The main way most investors will assess a company's dividend prospects is by checking the historical rate of dividend growth. MOIL has delivered an average of 7.0% per year annual increase in its dividend, based on the past 8 years of dividend payments. It's encouraging to see the company lifting dividends while earnings are growing, suggesting at least some corporate interest in rewarding shareholders.

The Bottom Line

Is MOIL worth buying for its dividend? Earnings per share growth has been modest, and it's interesting that MOIL is paying out less than half of its earnings and more than half its cash flow to shareholders in the form of dividends. Overall, it's hard to get excited about MOIL from a dividend perspective.

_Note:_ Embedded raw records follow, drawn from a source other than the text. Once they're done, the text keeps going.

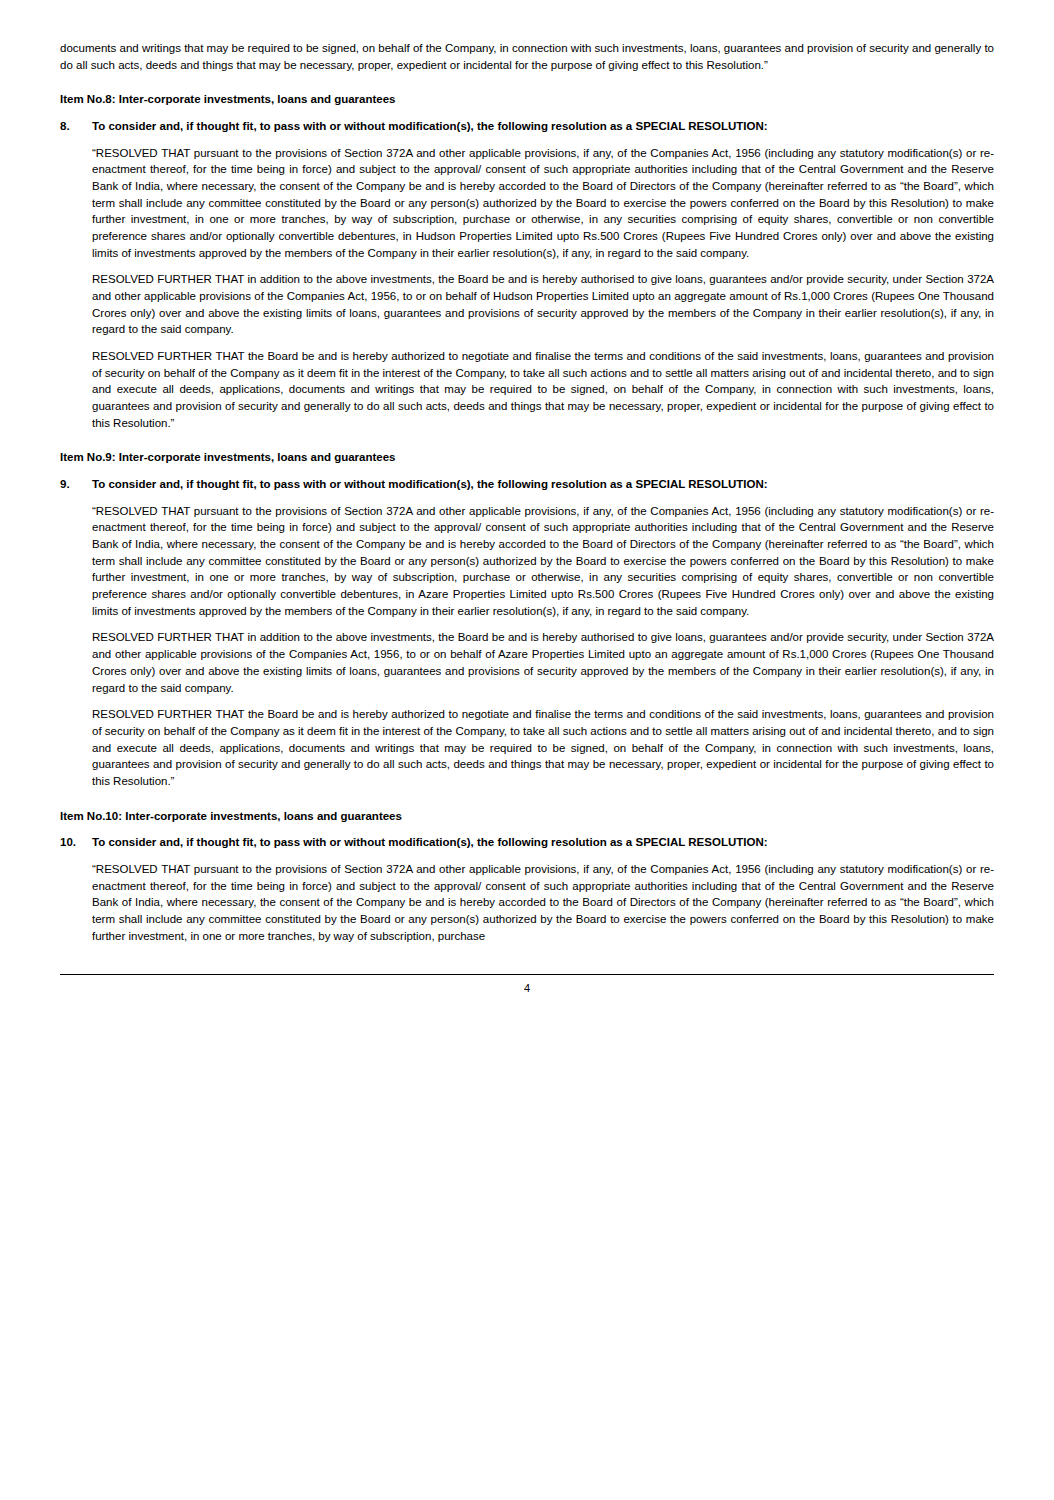documents and writings that may be required to be signed, on behalf of the Company, in connection with such investments, loans, guarantees and provision of security and generally to do all such acts, deeds and things that may be necessary, proper, expedient or incidental for the purpose of giving effect to this Resolution.”
Item No.8: Inter-corporate investments, loans and guarantees
8.
To consider and, if thought fit, to pass with or without modification(s), the following resolution as a SPECIAL RESOLUTION:
“RESOLVED THAT pursuant to the provisions of Section 372A and other applicable provisions, if any, of the Companies Act, 1956 (including any statutory modification(s) or re-enactment thereof, for the time being in force) and subject to the approval/ consent of such appropriate authorities including that of the Central Government and the Reserve Bank of India, where necessary, the consent of the Company be and is hereby accorded to the Board of Directors of the Company (hereinafter referred to as “the Board”, which term shall include any committee constituted by the Board or any person(s) authorized by the Board to exercise the powers conferred on the Board by this Resolution) to make further investment, in one or more tranches, by way of subscription, purchase or otherwise, in any securities comprising of equity shares, convertible or non convertible preference shares and/or optionally convertible debentures, in Hudson Properties Limited upto Rs.500 Crores (Rupees Five Hundred Crores only) over and above the existing limits of investments approved by the members of the Company in their earlier resolution(s), if any, in regard to the said company.
RESOLVED FURTHER THAT in addition to the above investments, the Board be and is hereby authorised to give loans, guarantees and/or provide security, under Section 372A and other applicable provisions of the Companies Act, 1956, to or on behalf of Hudson Properties Limited upto an aggregate amount of Rs.1,000 Crores (Rupees One Thousand Crores only) over and above the existing limits of loans, guarantees and provisions of security approved by the members of the Company in their earlier resolution(s), if any, in regard to the said company.
RESOLVED FURTHER THAT the Board be and is hereby authorized to negotiate and finalise the terms and conditions of the said investments, loans, guarantees and provision of security on behalf of the Company as it deem fit in the interest of the Company, to take all such actions and to settle all matters arising out of and incidental thereto, and to sign and execute all deeds, applications, documents and writings that may be required to be signed, on behalf of the Company, in connection with such investments, loans, guarantees and provision of security and generally to do all such acts, deeds and things that may be necessary, proper, expedient or incidental for the purpose of giving effect to this Resolution.”
Item No.9: Inter-corporate investments, loans and guarantees
9.
To consider and, if thought fit, to pass with or without modification(s), the following resolution as a SPECIAL RESOLUTION:
“RESOLVED THAT pursuant to the provisions of Section 372A and other applicable provisions, if any, of the Companies Act, 1956 (including any statutory modification(s) or re-enactment thereof, for the time being in force) and subject to the approval/ consent of such appropriate authorities including that of the Central Government and the Reserve Bank of India, where necessary, the consent of the Company be and is hereby accorded to the Board of Directors of the Company (hereinafter referred to as “the Board”, which term shall include any committee constituted by the Board or any person(s) authorized by the Board to exercise the powers conferred on the Board by this Resolution) to make further investment, in one or more tranches, by way of subscription, purchase or otherwise, in any securities comprising of equity shares, convertible or non convertible preference shares and/or optionally convertible debentures, in Azare Properties Limited upto Rs.500 Crores (Rupees Five Hundred Crores only) over and above the existing limits of investments approved by the members of the Company in their earlier resolution(s), if any, in regard to the said company.
RESOLVED FURTHER THAT in addition to the above investments, the Board be and is hereby authorised to give loans, guarantees and/or provide security, under Section 372A and other applicable provisions of the Companies Act, 1956, to or on behalf of Azare Properties Limited upto an aggregate amount of Rs.1,000 Crores (Rupees One Thousand Crores only) over and above the existing limits of loans, guarantees and provisions of security approved by the members of the Company in their earlier resolution(s), if any, in regard to the said company.
RESOLVED FURTHER THAT the Board be and is hereby authorized to negotiate and finalise the terms and conditions of the said investments, loans, guarantees and provision of security on behalf of the Company as it deem fit in the interest of the Company, to take all such actions and to settle all matters arising out of and incidental thereto, and to sign and execute all deeds, applications, documents and writings that may be required to be signed, on behalf of the Company, in connection with such investments, loans, guarantees and provision of security and generally to do all such acts, deeds and things that may be necessary, proper, expedient or incidental for the purpose of giving effect to this Resolution.”
Item No.10: Inter-corporate investments, loans and guarantees
10.
To consider and, if thought fit, to pass with or without modification(s), the following resolution as a SPECIAL RESOLUTION:
“RESOLVED THAT pursuant to the provisions of Section 372A and other applicable provisions, if any, of the Companies Act, 1956 (including any statutory modification(s) or re-enactment thereof, for the time being in force) and subject to the approval/ consent of such appropriate authorities including that of the Central Government and the Reserve Bank of India, where necessary, the consent of the Company be and is hereby accorded to the Board of Directors of the Company (hereinafter referred to as “the Board”, which term shall include any committee constituted by the Board or any person(s) authorized by the Board to exercise the powers conferred on the Board by this Resolution) to make further investment, in one or more tranches, by way of subscription, purchase
4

Wondering what the future holds for MOIL? See what the three analysts we track are forecasting, with this visualisation of its historical and future estimated earnings and cash flow

A common investment mistake is buying the first interesting stock you see. Here you can find a list of promising dividend stocks with a greater than 2% yield and an upcoming dividend.

We aim to bring you long-term focused research analysis driven by fundamental data. Note that our analysis may not factor in the latest price-sensitive company announcements or qualitative material.

If you spot an error that warrants correction, please contact the editor at editorial-team@simplywallst.com. This article by Simply Wall St is general in nature. It does not constitute a recommendation to buy or sell any stock, and does not take account of your objectives, or your financial situation. Simply Wall St has no position in the stocks mentioned. Thank you for reading.